QUOTE("Ray Nagin @ incumbent New Orleans mayor")
"We're going to have a coalition of African-American voters and conservative voters that will blow people's minds."
Meanwhile, voters still living outside of New Orleans since Hurricane Katrina were deciding yesterday whether to re-elect Mayor Ray Nagin or turn him out in favor of Louisiana Lieutenant Governor Mitch Landrieu. The winner of the too-close-to-call race will start his new four-year term just one day before hurricane season begins on June 1. Heading into election day, both candidates said they felt good about their chances but neither would predict the outcome. "It's hard to know. It's that close," said Landrieu, who would become the city's first white mayor in 28 years if elected. Nagin predicted black voters and conservative white voters, many of whom supported him in 2002 but defected to other candidates in the April primary, would come together to support him. "We're going to have a coalition of African-American voters and conservative voters that will blow people's minds," he said on Friday. Fewer than half of New Orleans' 465,000 pre-Katrina residents have returned to the city, which remains marred by hollowed out homes and debris nine months after the storm struck and flood walls broke. Evacuees were being bused from as far as Atlanta and Houston to vote, and many were expected to drive in to cast ballots in an election that will help determine the course of one of the largest reconstruction projects in US history. More than 24,000 ballots were cast early by mail or fax or at satellite polling places set up around Louisiana earlier in the month. The candidates, both Democrats, largely agree on issues, including the right of residents to return to all neighborhoods, even those far below sea level, and the urgent need for federal aid to speed rebuilding.
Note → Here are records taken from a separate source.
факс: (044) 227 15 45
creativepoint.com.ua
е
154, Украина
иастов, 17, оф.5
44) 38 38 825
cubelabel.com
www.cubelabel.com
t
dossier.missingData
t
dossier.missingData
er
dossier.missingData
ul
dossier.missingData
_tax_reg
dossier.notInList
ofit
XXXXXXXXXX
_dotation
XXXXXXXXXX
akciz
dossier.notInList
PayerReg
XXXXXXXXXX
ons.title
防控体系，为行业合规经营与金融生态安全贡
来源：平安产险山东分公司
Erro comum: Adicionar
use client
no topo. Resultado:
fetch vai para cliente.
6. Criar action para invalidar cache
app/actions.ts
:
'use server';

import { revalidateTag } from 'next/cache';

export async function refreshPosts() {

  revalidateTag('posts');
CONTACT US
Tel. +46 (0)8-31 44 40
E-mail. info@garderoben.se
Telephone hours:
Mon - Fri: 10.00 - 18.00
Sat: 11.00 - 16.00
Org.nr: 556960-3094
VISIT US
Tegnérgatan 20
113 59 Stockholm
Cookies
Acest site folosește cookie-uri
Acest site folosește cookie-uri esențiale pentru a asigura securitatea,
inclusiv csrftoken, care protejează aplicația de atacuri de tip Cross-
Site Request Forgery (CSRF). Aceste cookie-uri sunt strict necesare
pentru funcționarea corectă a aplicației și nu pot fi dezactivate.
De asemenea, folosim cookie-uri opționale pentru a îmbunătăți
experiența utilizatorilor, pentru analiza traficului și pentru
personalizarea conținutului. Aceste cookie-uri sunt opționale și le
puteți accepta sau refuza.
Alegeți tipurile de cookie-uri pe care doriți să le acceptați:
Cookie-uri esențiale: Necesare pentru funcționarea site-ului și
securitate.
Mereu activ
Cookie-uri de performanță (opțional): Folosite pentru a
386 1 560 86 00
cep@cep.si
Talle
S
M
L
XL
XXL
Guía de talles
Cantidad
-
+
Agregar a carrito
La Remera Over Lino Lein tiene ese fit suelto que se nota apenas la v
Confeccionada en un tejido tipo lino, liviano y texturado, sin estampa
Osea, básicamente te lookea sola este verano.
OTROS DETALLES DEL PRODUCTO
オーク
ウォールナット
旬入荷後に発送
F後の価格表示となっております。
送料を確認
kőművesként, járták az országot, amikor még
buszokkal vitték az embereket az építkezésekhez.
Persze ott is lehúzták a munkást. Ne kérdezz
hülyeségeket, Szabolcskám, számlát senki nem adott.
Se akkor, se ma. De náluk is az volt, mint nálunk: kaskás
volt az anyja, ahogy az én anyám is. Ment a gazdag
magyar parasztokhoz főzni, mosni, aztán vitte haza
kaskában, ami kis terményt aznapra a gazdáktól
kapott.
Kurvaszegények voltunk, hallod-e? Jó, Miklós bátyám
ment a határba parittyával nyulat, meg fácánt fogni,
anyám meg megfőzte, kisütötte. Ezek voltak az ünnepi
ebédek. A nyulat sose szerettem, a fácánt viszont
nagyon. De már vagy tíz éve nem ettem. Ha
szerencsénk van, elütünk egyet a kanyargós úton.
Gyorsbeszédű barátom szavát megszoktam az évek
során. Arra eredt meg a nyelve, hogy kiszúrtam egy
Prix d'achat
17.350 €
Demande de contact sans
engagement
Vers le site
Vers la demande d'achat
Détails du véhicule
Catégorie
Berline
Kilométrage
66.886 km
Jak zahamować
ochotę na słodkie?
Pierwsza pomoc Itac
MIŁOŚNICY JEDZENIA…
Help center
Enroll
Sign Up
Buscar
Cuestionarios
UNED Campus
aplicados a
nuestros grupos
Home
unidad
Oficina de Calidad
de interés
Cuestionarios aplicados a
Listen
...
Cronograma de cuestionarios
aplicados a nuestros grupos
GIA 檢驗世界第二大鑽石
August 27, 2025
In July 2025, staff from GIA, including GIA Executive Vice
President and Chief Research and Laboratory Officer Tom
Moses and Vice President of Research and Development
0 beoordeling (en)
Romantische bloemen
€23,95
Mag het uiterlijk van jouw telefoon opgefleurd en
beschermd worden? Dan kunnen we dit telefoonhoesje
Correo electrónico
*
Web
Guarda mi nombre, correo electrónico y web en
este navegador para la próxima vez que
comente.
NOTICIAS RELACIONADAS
As a result, much of the debate has centered on leadership style, with Nagin, a 49-year-old former business executive trying to cast himself as the man willing to make tough decisions and stand up to federal officials when necessary. His maverick, everyman style has won him fans since he was first elected in 2002 but also has opened him to criticism that he is a loose cannon. Landrieu, who argues the city lost its credibility nationally and internationally because of its response to Katrina, says his experience bringing people together will be needed to move New Orleans forward. A career politician and member of a prominent political family, the 45-year-old says his ability to bridge disparate groups will give New Orleans a chance to remake itself into a better city than it was before the storm.